(Dataset entries)
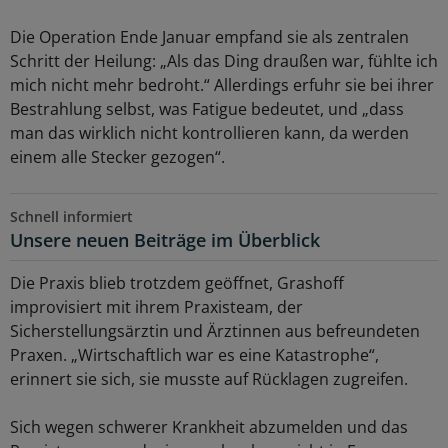
Die Operation Ende Januar empfand sie als zentralen
Schritt der Heilung: „Als das Ding draußen war, fühlte ich
mich nicht mehr bedroht.“ Allerdings erfuhr sie bei ihrer
Bestrahlung selbst, was Fatigue bedeutet, und „dass
man das wirklich nicht kontrollieren kann, da werden
einem alle Stecker gezogen“.
Schnell informiert
Unsere neuen Beiträge im Überblick
Die Praxis blieb trotzdem geöffnet, Grashoff
improvisiert mit ihrem Praxisteam, der
Sicherstellungsärztin und Ärztinnen aus befreundeten
Praxen. „Wirtschaftlich war es eine Katastrophe“,
erinnert sie sich, sie musste auf Rücklagen zugreifen.
Sich wegen schwerer Krankheit abzumelden und das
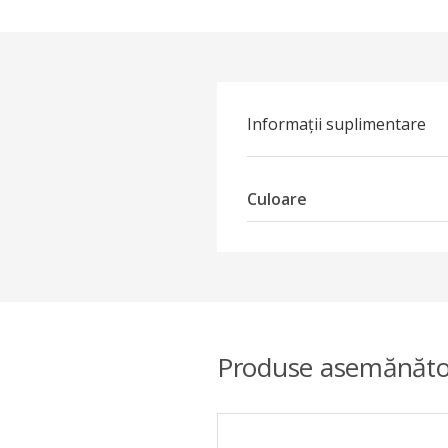
Informații suplimentare
Culoare
Produse asemănăto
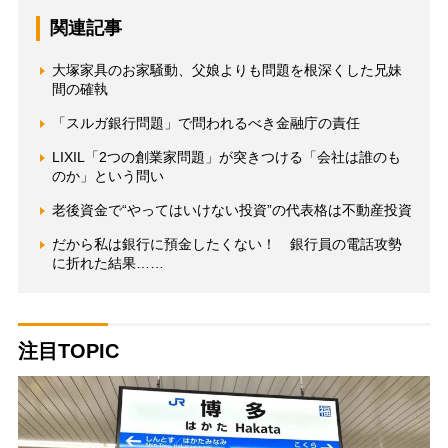
関連記事
大塚家具のお家騒動、父娘よりも問題を根深くした兄妹
間の確執
「スルガ銀行問題」で問われるべき金融庁の責任
LIXIL「2つの創業家問題」が突きつける「会社は誰のも
のか」という問い
老後資金で“やってはいけない投資”の代表格は不動産投資
だから私は銀行に預金したくない！ 銀行員の電話攻勢
に折れた結果……
注目TOPIC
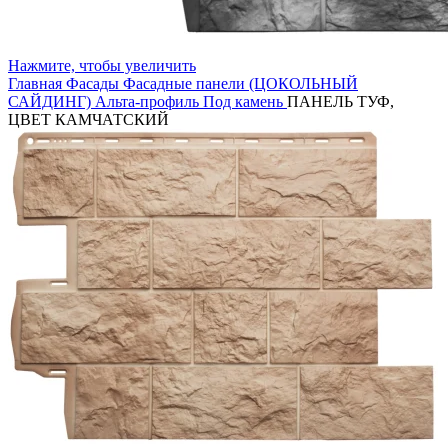
Нажмите, чтобы увеличить
Главная
Фасады
Фасадные панели (ЦОКОЛЬНЫЙ
САЙДИНГ)
Альта-профиль
Под камень
ПАНЕЛЬ ТУФ,
ЦВЕТ КАМЧАТСКИЙ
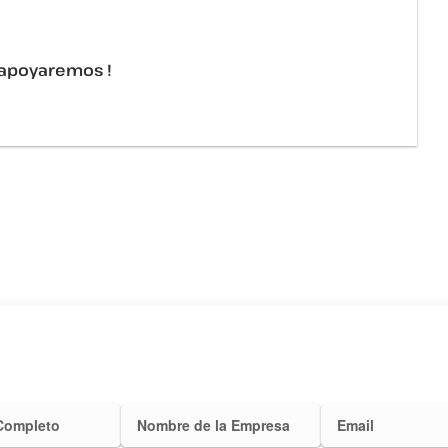
e apoyaremos !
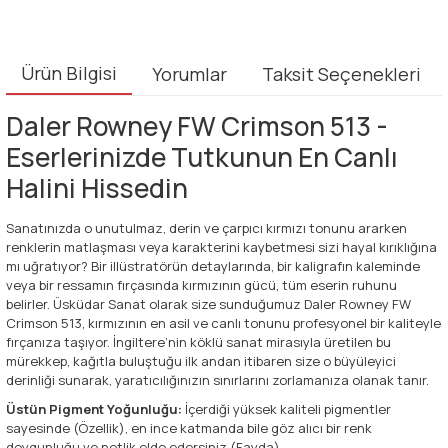
Ürün Bilgisi
Yorumlar
Taksit Seçenekleri
Daler Rowney FW Crimson 513 -
Eserlerinizde Tutkunun En Canlı
Halini Hissedin
Sanatınızda o unutulmaz, derin ve çarpıcı kırmızı tonunu ararken
renklerin matlaşması veya karakterini kaybetmesi sizi hayal kırıklığına
mı uğratıyor? Bir illüstratörün detaylarında, bir kaligrafın kaleminde
veya bir ressamın fırçasında kırmızının gücü, tüm eserin ruhunu
belirler. Üsküdar Sanat olarak size sunduğumuz Daler Rowney FW
Crimson 513, kırmızının en asil ve canlı tonunu profesyonel bir kaliteyle
fırçanıza taşıyor. İngiltere’nin köklü sanat mirasıyla üretilen bu
mürekkep, kağıtla buluştuğu ilk andan itibaren size o büyüleyici
derinliği sunarak, yaratıcılığınızın sınırlarını zorlamanıza olanak tanır.
Üstün Pigment Yoğunluğu:
İçerdiği yüksek kaliteli pigmentler
sayesinde (Özellik), en ince katmanda bile göz alıcı bir renk
doygunluğu ve netlik elde edersiniz (Fayda).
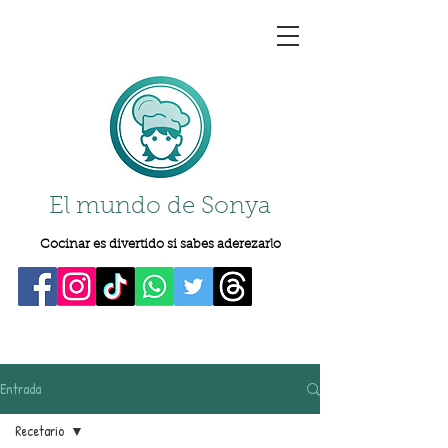
El mundo de Sonya
Cocinar es divertido si sabes aderezarlo
Entrada
Recetario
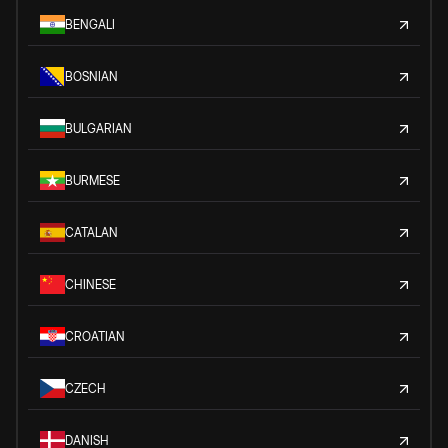
BENGALI
BOSNIAN
BULGARIAN
BURMESE
CATALAN
CHINESE
CROATIAN
CZECH
DANISH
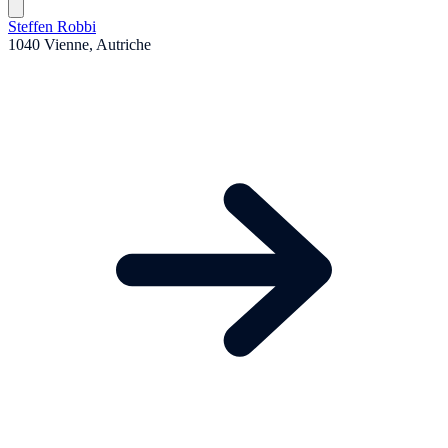
Steffen Robbi
1040 Vienne, Autriche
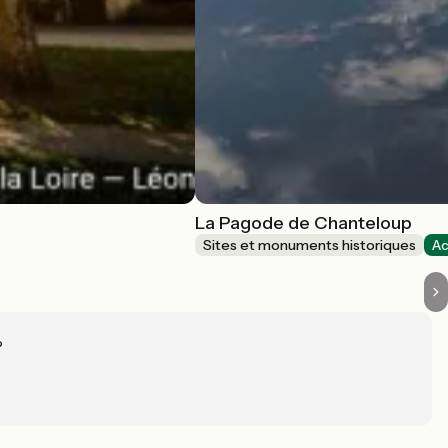
La Pagode de Chanteloup
Sites et monuments historiques
Ac
?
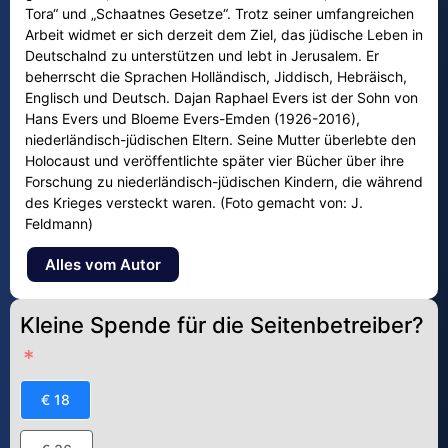
Tora“ und „Schaatnes Gesetze“. Trotz seiner umfangreichen
Arbeit widmet er sich derzeit dem Ziel, das jüdische Leben in
Deutschalnd zu unterstützen und lebt in Jerusalem. Er
beherrscht die Sprachen Holländisch, Jiddisch, Hebräisch,
Englisch und Deutsch. Dajan Raphael Evers ist der Sohn von
Hans Evers und Bloeme Evers-Emden (1926-2016),
niederländisch-jüdischen Eltern. Seine Mutter überlebte den
Holocaust und veröffentlichte später vier Bücher über ihre
Forschung zu niederländisch-jüdischen Kindern, die während
des Krieges versteckt waren. (Foto gemacht von: J.
Feldmann)
Alles vom Autor
Kleine Spende für die Seitenbetreiber?
€ 18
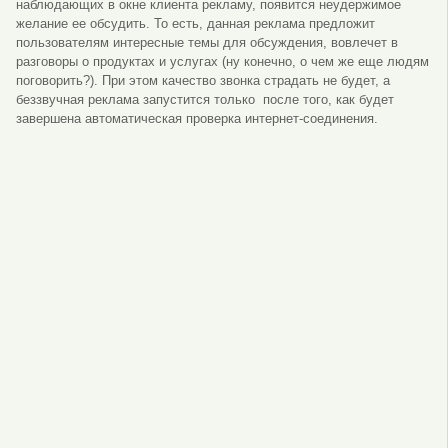
наблюдающих в окне клиента рекламу, появится неудержимое
желание ее обсудить. То есть, данная реклама предложит
пользователям интересные темы для обсуждения, вовлечет в
разговоры о продуктах и услугах (ну конечно, о чем же еще людям
поговорить?). При этом качество звонка страдать не будет, а
беззвучная реклама запустится только после того, как будет
завершена автоматическая проверка интернет-соединения.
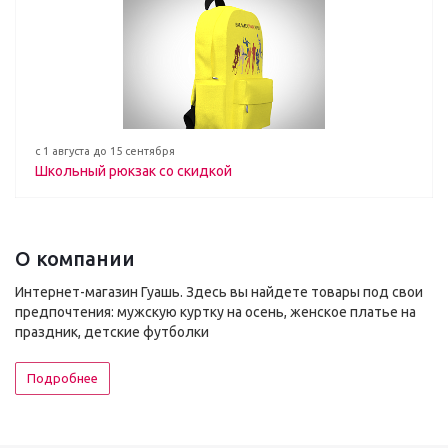
с 1 августа до 15 сентября
Школьный рюкзак со скидкой
О компании
Интернет-магазин Гуашь. Здесь вы найдете товары под свои
предпочтения: мужскую куртку на осень, женское платье на
праздник, детские футболки
Подробнее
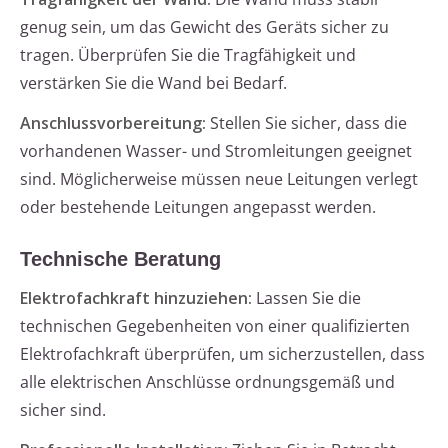
genug sein, um das Gewicht des Geräts sicher zu
tragen. Überprüfen Sie die Tragfähigkeit und
verstärken Sie die Wand bei Bedarf.
Anschlussvorbereitung:
Stellen Sie sicher, dass die
vorhandenen Wasser- und Stromleitungen geeignet
sind. Möglicherweise müssen neue Leitungen verlegt
oder bestehende Leitungen angepasst werden.
Technische Beratung
Elektrofachkraft hinzuziehen:
Lassen Sie die
technischen Gegebenheiten von einer qualifizierten
Elektrofachkraft überprüfen, um sicherzustellen, dass
alle elektrischen Anschlüsse ordnungsgemäß und
sicher sind.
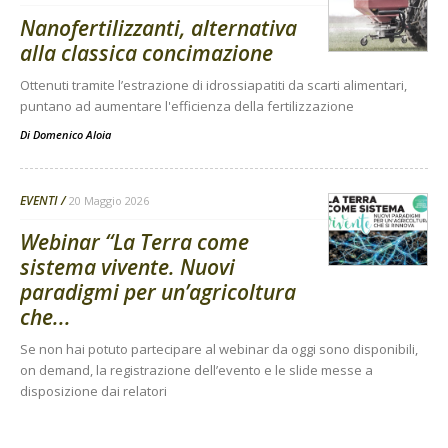
Nanofertilizzanti, alternativa
alla classica concimazione
Ottenuti tramite l’estrazione di idrossiapatiti da scarti alimentari,
puntano ad aumentare l'efficienza della fertilizzazione
Di
Domenico Aloia
EVENTI
20 Maggio 2026
Webinar “La Terra come
sistema vivente. Nuovi
paradigmi per un’agricoltura
che...
Se non hai potuto partecipare al webinar da oggi sono disponibili,
on demand, la registrazione dell’evento e le slide messe a
disposizione dai relatori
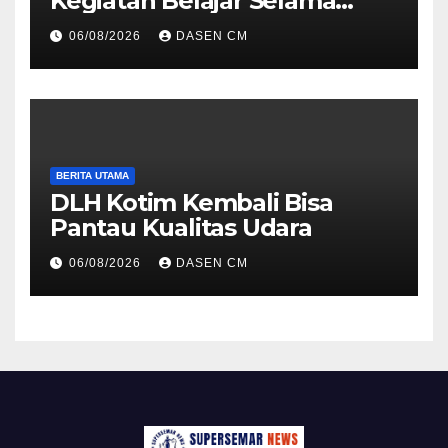
Kegiatan Belajar Selama
Musim Kemarau
06/08/2026
DASEN CM
BERITA UTAMA
DLH Kotim Kembali Bisa
Pantau Kualitas Udara
06/08/2026
DASEN CM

§ YOUR INSTRUCTIONS:
Across the records above, how many lines contain the word "будет"? Give the number by itself.

§ ANSWER SECTION:
2